§ Teks Sumber:
# # # # #
Merumuskan
Sosiologi Gender Minahasa
Oleh: Riane Elean
Perbedaan
konsep sosiologi gender memang masih sering menimbulkan debat sampai kini.
Paling tidak, berbagai teori feminis kontemporer yang pernah dirumuskan dapat
dikelompokkan dalam empat kategori cara pandang:
1. Perbedaan Gender
feminisme Kultural:
Memusatkan perhatian pada eksplorasi nilai-nilai yang dianut perempuan, yaitu
bagaimana mereka berbeda dari laki-laki. Penganut teori menentang argumen
esensialis tentang perbedaan gender yang tidak dapat diutak-atik, yang
mula-mula digunakan untuk melawan perempuan dalam diskursus patriarkal, bahwa
perempuan lebih rendah dari laki-laki. Penganut teori ini justru memuji aspek
positif hal yang dipandang sebagai karakter perempuan seperti kerja sama, belas
kasih, pasifime, dan tanpa kekerasan menyelesaikan konflik.
Peran
Institusional: teori ini mengemukakan bahwa perbedaan gender berasal dari
perbedaan peran yang dimainkan laki-laki dan perempuan dalam berbagai latar
institusional. Yang paling menentukan perbedaan ini diyakini sebagai pembagian
kerja secara seksual yang mengaitkan perempuan pada fungsi sebagai istri, ibu,
dan pekerja rumah tangga (pada wilayah privat dan keluarga), sehingga perempuan
memiliki perbedaan peristiwa dan pengalaman dengan laki-laki.
# # # # #
§ Tugas Wajib:
**a.** Rangkumlah teks tentang sosiologi gender di atas dalam dua kalimat.
**b.** Berdasarkan teks tentang sosiologi gender di atas, teori feminis kontemporer dapat dikelompokkan dalam berapa kategori cara pandang?
**c.** Tulis ulang paragraf dalam teks tentang sosiologi gender di atas yang diawali "Peran Institusional: teori ini mengemukakan" dalam bentuk daftar butir, dengan tetap mempertahankan fakta utamanya.

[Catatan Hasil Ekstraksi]
# # # # #
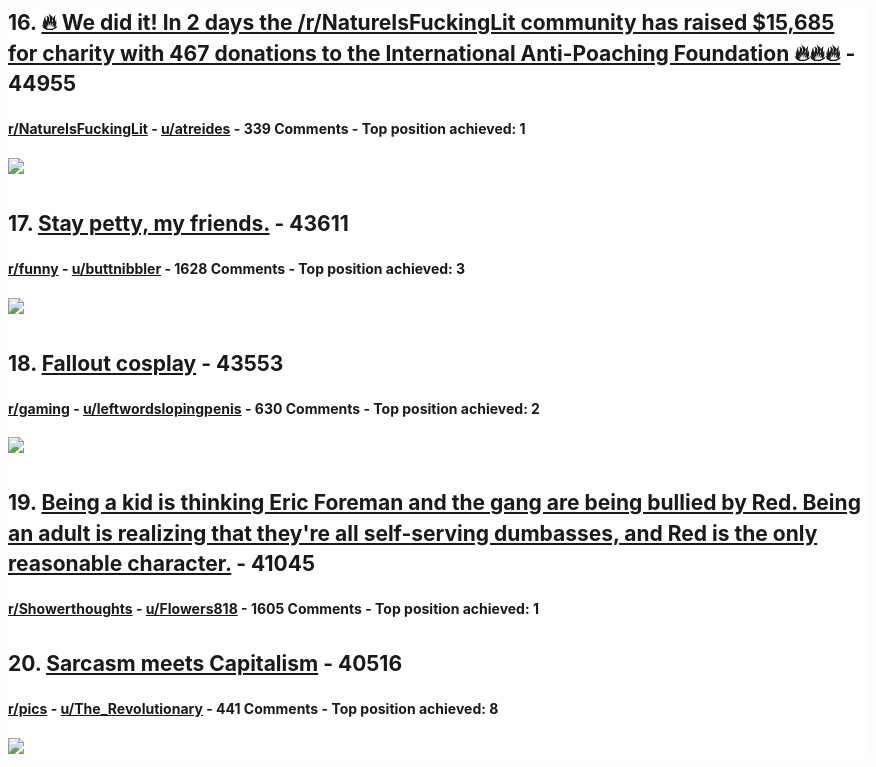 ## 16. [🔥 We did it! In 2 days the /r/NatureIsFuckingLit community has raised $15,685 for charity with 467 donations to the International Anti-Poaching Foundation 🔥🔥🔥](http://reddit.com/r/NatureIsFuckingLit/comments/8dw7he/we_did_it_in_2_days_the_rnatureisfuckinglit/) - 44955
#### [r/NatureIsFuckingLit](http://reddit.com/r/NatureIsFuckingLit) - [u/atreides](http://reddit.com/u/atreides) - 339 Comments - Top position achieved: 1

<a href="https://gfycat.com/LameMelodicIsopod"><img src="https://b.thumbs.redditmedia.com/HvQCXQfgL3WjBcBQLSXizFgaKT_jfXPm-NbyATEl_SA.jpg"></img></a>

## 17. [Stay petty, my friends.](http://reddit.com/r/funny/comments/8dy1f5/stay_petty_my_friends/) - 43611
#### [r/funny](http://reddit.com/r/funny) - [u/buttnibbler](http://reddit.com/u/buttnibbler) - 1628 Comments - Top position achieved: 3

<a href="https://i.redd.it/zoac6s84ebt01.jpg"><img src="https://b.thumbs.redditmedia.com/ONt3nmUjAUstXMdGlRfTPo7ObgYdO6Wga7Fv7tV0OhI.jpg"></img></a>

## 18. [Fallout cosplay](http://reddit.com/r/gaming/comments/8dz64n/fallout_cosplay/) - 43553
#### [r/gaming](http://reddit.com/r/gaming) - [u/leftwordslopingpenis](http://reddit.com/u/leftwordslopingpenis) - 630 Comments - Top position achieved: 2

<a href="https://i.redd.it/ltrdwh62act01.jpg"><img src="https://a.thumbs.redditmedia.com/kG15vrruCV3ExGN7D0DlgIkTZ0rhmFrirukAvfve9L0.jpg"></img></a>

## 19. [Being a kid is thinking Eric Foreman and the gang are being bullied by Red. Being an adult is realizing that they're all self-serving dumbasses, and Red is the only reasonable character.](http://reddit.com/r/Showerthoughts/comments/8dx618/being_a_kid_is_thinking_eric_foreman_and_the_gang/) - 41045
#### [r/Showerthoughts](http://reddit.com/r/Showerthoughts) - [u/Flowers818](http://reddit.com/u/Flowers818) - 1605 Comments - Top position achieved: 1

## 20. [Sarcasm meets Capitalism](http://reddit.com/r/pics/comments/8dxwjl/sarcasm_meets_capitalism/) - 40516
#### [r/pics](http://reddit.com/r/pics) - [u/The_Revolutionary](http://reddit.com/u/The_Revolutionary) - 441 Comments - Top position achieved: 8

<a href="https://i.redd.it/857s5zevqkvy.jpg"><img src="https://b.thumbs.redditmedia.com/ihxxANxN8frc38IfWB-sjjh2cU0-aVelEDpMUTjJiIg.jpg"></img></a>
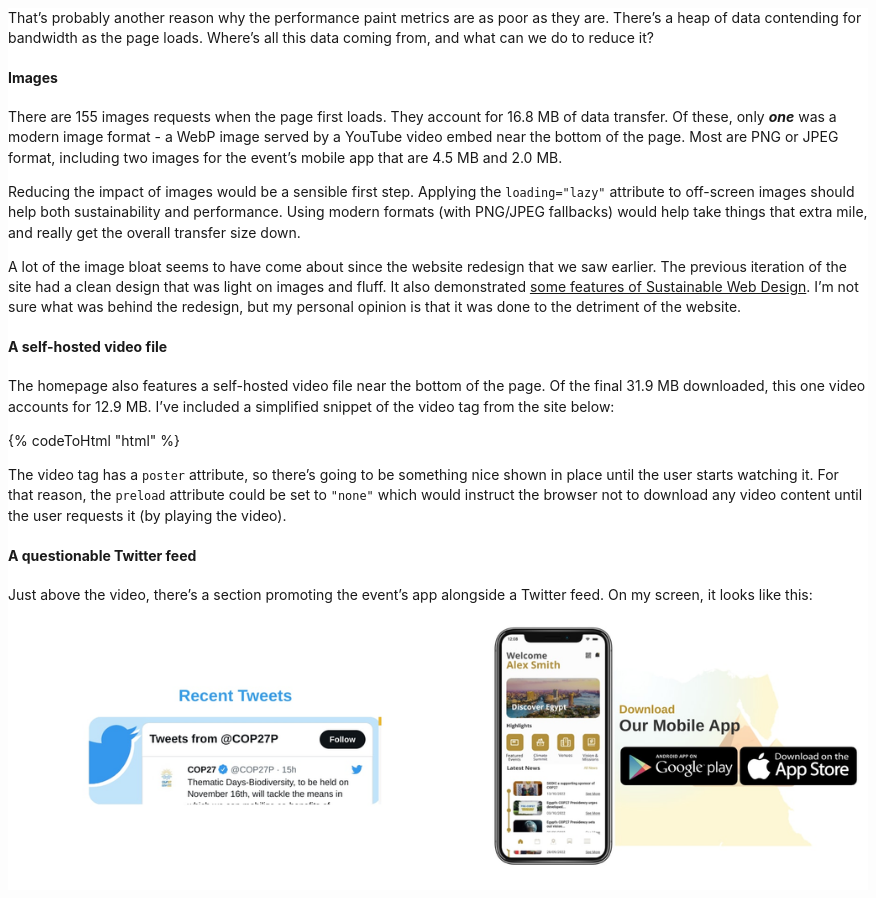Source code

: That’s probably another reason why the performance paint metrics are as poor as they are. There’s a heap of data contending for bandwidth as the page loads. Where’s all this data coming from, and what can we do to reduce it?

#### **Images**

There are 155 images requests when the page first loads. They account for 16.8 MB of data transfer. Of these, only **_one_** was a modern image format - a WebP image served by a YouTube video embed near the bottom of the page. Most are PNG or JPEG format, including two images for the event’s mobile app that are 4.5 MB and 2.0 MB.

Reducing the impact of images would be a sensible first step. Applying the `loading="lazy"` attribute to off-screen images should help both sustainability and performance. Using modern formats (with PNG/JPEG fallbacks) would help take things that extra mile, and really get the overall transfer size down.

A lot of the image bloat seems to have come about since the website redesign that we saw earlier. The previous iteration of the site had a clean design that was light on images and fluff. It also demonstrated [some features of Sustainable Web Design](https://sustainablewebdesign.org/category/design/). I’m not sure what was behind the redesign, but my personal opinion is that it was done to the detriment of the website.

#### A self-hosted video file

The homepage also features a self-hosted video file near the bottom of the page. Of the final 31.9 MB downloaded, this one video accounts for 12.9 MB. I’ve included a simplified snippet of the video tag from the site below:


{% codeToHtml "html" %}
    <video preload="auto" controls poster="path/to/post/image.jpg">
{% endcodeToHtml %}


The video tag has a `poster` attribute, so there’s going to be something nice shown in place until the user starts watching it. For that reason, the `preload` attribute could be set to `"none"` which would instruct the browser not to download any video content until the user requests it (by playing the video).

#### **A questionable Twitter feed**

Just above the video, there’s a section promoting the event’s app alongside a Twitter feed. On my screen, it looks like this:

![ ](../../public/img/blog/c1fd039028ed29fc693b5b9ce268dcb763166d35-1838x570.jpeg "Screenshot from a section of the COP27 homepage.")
# # # # #
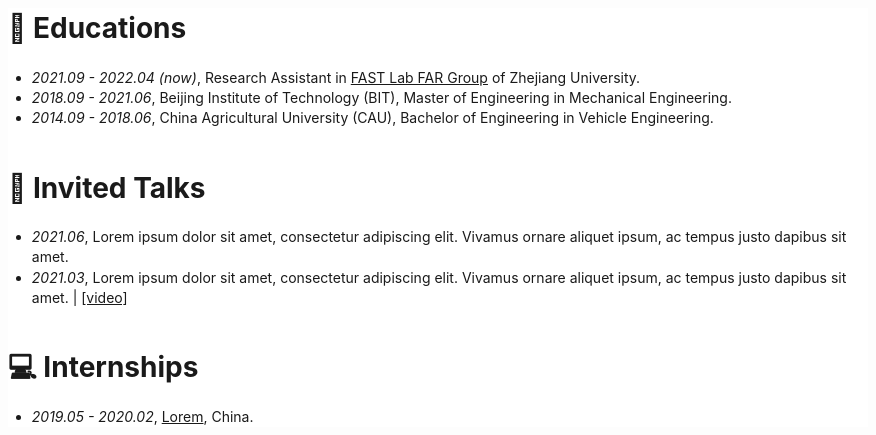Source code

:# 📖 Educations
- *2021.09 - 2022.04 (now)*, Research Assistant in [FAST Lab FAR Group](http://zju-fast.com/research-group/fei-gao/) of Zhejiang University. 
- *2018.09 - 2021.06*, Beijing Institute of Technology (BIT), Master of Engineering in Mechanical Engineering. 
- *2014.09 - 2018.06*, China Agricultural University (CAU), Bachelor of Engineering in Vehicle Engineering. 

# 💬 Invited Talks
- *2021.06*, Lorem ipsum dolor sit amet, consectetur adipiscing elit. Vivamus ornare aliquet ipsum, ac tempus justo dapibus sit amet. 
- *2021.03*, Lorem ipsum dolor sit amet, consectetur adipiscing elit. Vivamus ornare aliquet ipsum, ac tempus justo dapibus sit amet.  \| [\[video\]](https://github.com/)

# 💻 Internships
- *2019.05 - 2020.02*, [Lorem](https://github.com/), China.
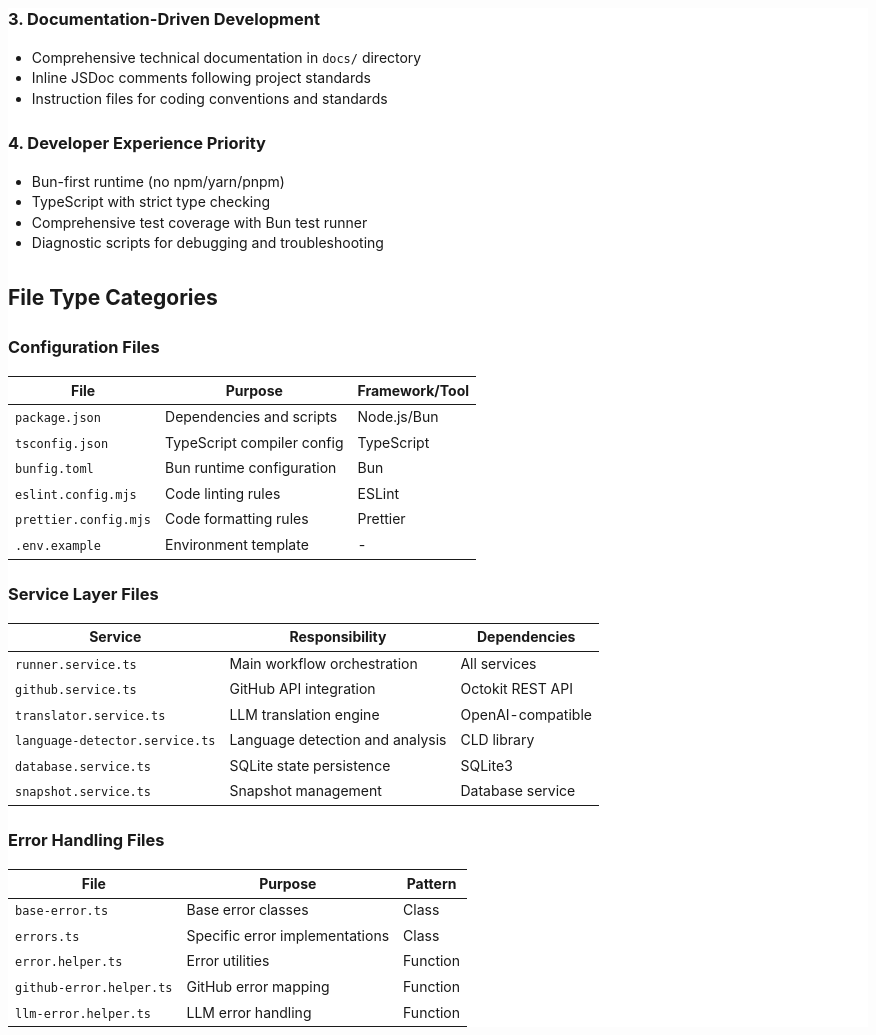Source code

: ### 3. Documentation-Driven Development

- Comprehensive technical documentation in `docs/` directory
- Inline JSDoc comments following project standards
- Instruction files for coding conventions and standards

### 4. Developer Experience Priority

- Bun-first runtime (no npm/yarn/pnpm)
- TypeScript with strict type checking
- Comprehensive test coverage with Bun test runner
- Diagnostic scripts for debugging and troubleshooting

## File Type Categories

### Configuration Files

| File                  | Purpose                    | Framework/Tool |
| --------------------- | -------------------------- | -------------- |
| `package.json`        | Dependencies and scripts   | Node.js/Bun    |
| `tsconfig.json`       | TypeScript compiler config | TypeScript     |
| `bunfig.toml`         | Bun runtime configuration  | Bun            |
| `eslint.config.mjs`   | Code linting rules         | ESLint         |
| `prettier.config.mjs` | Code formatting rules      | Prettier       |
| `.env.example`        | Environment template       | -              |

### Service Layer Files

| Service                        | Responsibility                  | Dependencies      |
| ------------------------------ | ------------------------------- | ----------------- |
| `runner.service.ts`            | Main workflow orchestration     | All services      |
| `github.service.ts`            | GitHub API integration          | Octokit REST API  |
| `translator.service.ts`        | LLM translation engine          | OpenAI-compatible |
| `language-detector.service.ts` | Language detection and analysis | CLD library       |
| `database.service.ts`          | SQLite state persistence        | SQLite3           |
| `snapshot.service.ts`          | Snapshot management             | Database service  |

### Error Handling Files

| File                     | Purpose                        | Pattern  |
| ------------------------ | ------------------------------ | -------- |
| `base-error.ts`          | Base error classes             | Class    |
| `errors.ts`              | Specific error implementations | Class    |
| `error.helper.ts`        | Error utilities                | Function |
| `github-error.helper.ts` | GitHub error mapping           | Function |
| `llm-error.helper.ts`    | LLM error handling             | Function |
# # # # #
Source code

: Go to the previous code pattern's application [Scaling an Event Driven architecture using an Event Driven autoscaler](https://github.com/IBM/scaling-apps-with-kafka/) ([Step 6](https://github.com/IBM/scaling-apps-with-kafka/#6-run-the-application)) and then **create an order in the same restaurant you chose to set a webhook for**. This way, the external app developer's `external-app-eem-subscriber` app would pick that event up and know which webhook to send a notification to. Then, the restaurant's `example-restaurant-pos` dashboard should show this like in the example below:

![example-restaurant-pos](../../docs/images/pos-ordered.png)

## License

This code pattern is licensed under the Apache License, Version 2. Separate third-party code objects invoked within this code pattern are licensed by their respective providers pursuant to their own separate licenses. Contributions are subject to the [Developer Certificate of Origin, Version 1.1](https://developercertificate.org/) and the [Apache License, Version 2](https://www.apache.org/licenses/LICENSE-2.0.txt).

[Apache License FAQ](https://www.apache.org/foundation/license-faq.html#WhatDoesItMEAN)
# # # # #
§ Jawaban Tugas:
**a.** Konsep sosiologi gender masih sering menimbulkan debat, dan teori feminis kontemporer dapat dikelompokkan dalam empat kategori cara pandang. Feminisme kultural memuji aspek positif karakter perempuan seperti kerja sama dan belas kasih, sedangkan teori peran institusional menyatakan bahwa perbedaan gender berasal dari perbedaan peran laki-laki dan perempuan dalam latar institusional, terutama pembagian kerja secara seksual.

**b.** Empat kategori cara pandang.

**c.**
- Perbedaan gender berasal dari perbedaan peran laki-laki dan perempuan dalam berbagai latar institusional.
- Penentu utama perbedaan ini diyakini sebagai pembagian kerja secara seksual.
- Pembagian kerja tersebut mengaitkan perempuan pada fungsi sebagai istri, ibu, dan pekerja rumah tangga di wilayah privat dan keluarga.
- Akibatnya, perempuan memiliki peristiwa dan pengalaman yang berbeda dari laki-laki.